The class conflict of the coalition’s cuts

– Huseyin Kishi contributed with this report.

A spectre is haunting Europe, the spectre of neo-liberalism.

The workers did not cause the worldwide recession, it is the result of the neo-liberalism agenda failing.

This “new constitutionalism” according to the political scientist Stephen Gill, has resulted in the decline of national sovereignty democracy – caused by dominance of private capital in the world economy and enhanced capital mobility. This same mobility of capital causes a domino effect.


George Osborne displays the budget box before announcing plans to slash spending. Photo: The Prime Minister's Office
The economist Raghuram Rajan asserts that before the   recession, of the growth in real incomes between 1976 and 2007, 58% of it went to the top 1%.
In 2010 Britain’s richest have seen their wealth increase by a third according to a report by The Sunday Times, despite the global financial collapse. The majority of their wealth is vested in property, resources, banking, or pharmaceuticals.

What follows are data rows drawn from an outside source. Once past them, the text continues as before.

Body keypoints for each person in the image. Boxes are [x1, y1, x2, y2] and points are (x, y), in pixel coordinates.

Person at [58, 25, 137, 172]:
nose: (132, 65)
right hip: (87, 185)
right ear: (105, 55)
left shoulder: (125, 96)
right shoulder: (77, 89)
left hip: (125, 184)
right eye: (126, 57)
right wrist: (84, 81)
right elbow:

In contrast, though Britain is one of the wealthiest countries in the world, a report by the Organisation for Economic Co-operation and Development (OECD) found that the UK’s poorest have a lower likelihood of achieving higher wages and a better education than in other western countries.

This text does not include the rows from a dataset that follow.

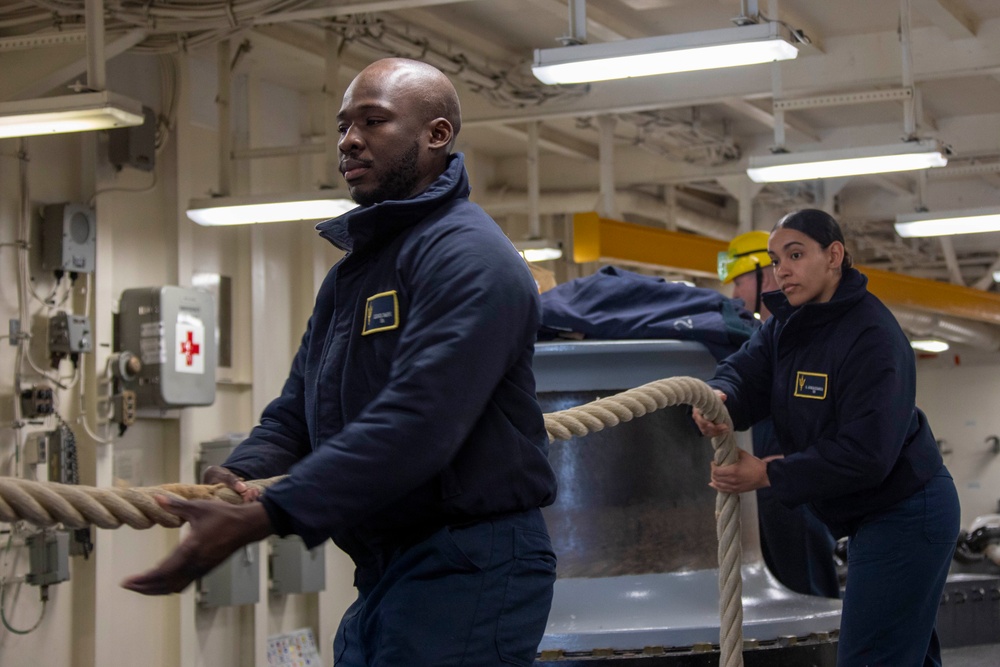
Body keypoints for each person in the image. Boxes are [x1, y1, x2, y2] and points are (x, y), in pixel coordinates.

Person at [122, 57, 559, 667]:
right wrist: (240, 477)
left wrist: (267, 516)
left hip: (469, 563)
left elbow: (418, 425)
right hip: (386, 565)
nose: (349, 140)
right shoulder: (357, 272)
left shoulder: (471, 259)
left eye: (373, 121)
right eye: (342, 125)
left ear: (437, 134)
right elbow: (299, 411)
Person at [694, 209, 959, 666]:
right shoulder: (786, 325)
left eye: (795, 255)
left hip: (907, 514)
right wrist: (721, 399)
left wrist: (769, 473)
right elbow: (745, 372)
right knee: (903, 655)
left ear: (834, 255)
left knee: (870, 657)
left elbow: (866, 454)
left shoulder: (871, 336)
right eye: (777, 259)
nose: (783, 270)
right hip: (875, 517)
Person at [718, 231, 840, 599]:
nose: (736, 294)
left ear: (765, 276)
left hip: (795, 481)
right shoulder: (762, 339)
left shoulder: (810, 334)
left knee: (808, 594)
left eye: (740, 282)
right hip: (767, 482)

Fundamentally, the cuts will mask the cuts of the global financial breakdown of neo-liberalism, pass those costs onto the working class, attack the welfare state with means to privatise those services (and therein lose any democratic accountability or financial transparency). Lastly, it is the failing of the Labour party to offer any alternative to this agenda.

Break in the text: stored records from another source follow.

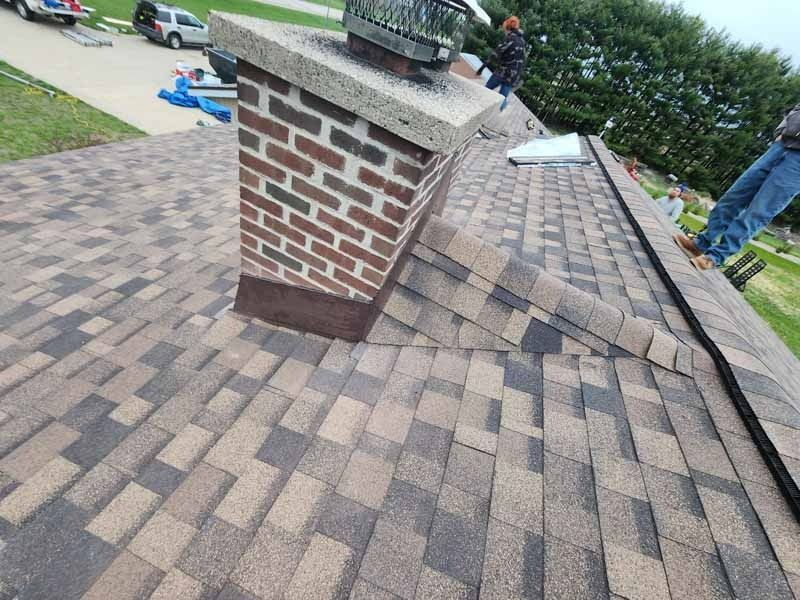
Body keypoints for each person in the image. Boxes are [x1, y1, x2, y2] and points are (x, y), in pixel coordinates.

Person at [674, 103, 800, 270]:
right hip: (782, 145)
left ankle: (716, 256)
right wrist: (781, 131)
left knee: (759, 210)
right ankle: (701, 243)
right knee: (734, 196)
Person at [484, 16, 525, 111]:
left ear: (507, 26)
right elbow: (522, 59)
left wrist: (482, 68)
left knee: (486, 90)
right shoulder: (521, 40)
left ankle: (479, 109)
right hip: (513, 75)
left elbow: (495, 53)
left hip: (503, 72)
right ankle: (499, 110)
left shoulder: (510, 38)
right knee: (502, 98)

As a result of macro-economic policy that is removed from the control and decision-making of representative democratic government, this has      allowed for an ideological driven approach towards the cuts.

The new coalition government has been formed by two political ideologies.

The Liberal Democrat’s ideology is that of free market liberalism. The Conservatives have moved on from Thatcherism (which is essentially neo-liberalism) and now find themselves partaking in liberal conservatism, which is liberal values and a  free market agenda (sound familiar?).

So ideologically and economically these two parties have now set a trajectory for the cuts to follow, which takes aim at the poorest, the disabled, and women.

These are the strongest cuts in spending since World War II.

According to a social attitudes report that the Guardian highlighted: “Only 8% support cuts. The most popular view, held by 50%, is that spending and taxation levels should stay as they are.”

Universities are now facing cuts and youth unemployment is on the rise. Public sector pensions are to be affected, alongside the huge job losses that will occur and our corporate media tells us are necessary and courageous.

The government has put forward an agenda that can only be described as a course of shock therapy.

These cuts are nothing short of malicious. They are a systemic attack on the welfare state, on services that the majority of people in the UK rely on. It is an attack on the working poor. It is an attack on the trade unions. In short: it is a masked class conflict.

It is time to organise and to fight back.

One Response to The class conflict of the coalition’s cuts

  1. Mike Hodges says:

    Excellent article even though I fail to agree with most of your arguments.

    Why do so many depend on the state? Why should we not, as a society, encourage people to stand on their own two feet rather than sit with their hands out? Surely the welfare state was envisaged as a safety net rather than as a permanent crutch? Our nation needs to put as many people to work as we can. But not make-work, such as most of the state sector or “pork barrel” state projects, but productive work. Manufacturing, service industries, financial sector (yes, and that means banking!), creative industries, entertainment etc etc. Jobs that earn money not dependent on the ever shrinking public trough.

    As for inequalities of opportunity, wealth, health and social status? Sorry, that’s the way the world works. Even in societies that professed themselves socialist/communist/Marxist there have always been those who are “more equal” than others. Such societies, no matter the high ideals of their progenitors, have invariably descended into rigid centralised systems that limit personal freedoms as a matter of course. The ideal isn’t the issue. Applying it to flawed human beings is.

    Interesting comment re Stephen Gill. I must look up his works.